Typically, resistance to a drug develops and spreads fairly quickly. While only 0.3 percent of all strains of Hemophilus influenzae showed any resistance in 1975, a University of Colorado study found that 4.2 percent did so in 1977 and 31 percent were resistant in 1981. By the same year, 42 percent of Hemophilus strains in Northern Virginia were reported to be resistant to basic penicillins.

Derived from chemicals that naturally protect fungi such as molds from bacteria, penicillins and other antibiotics prevent the normal formation of proteins that shore up cell walls found only in bacterial, but not human, cells.

Resistance to antibiotics is thought to develop through nothing more than a lucky adaptation. It is now known that once that chemical secret is out of the bag, bacteria can exchange the defense codes by switching tiny genetic packages throughout their entire colony.

If so much as a single bacterium happens to hold some antibiotic-stopping gene, that code can leap throughout an entire colony, so that a new generation (which can occur in as little as 20 minutes) can be immediately equipped with resistance to that drug. Some bacteria hold 10 or more genes for resistance at a time.

To counter the spreading resistance, an increasing number of physicians are calling for cutbacks in all unnecessary uses of antibiotics in fears that these lifesaving drugs will lose all their punch. Since 1981, one international lobbying group called the Alliance for Prudent Use of Antibiotics has grown to include members from 65 countries.

In this country, says Tufts' Levy, one fundamental perception must change. "The American public has grown up thinking that antibiotics are 'miracle drugs.' They believe they are therefore entitled to them every time they walk in the doctor's office with a sore throat or cold."

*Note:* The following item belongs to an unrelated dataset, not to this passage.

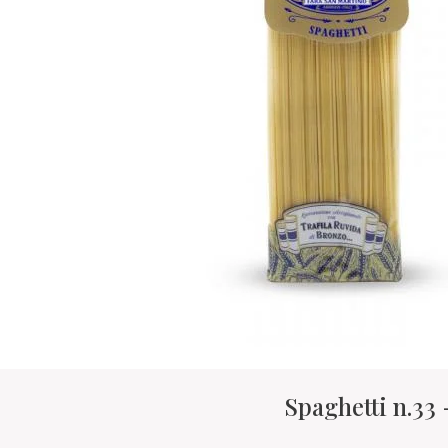
Spaghetti n.33 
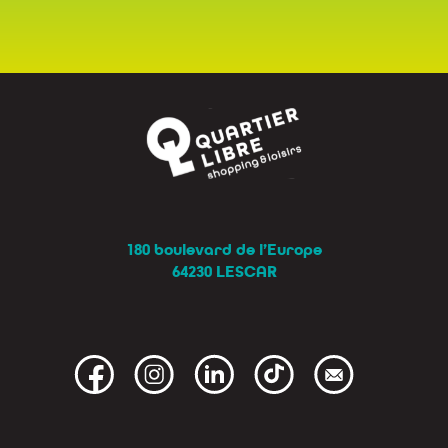
180 boulevard de l’Europe
64230 LESCAR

But doctors, too, often regard the agents too casually, Wallace adds. One powerful new incentive for reform may be the escalating costs of all these drugs. "With hospitals being pressured to restrain runaway costs, one of the first steps many administrators are making is to get a handle on explosive antibiotic costs," Wallace says.

That may be an effective incentive. Studies in the 1960s at Boston City Hospital and the University of Oregon showed that institutional restraints on unnecessary antibiotic use could quickly lower rates of resistance while reducing drug costs.

The other bright spot is that several drug companies are developing new types of antibiotics that actually "jam" important forms of bacterial resistance. "If these new drugs are used unwisely, some strains of bacteria may soon develop resistance to them, too," warns CDC's Thornsberry.

"Bacteria," says Wallace, "aren't dumb."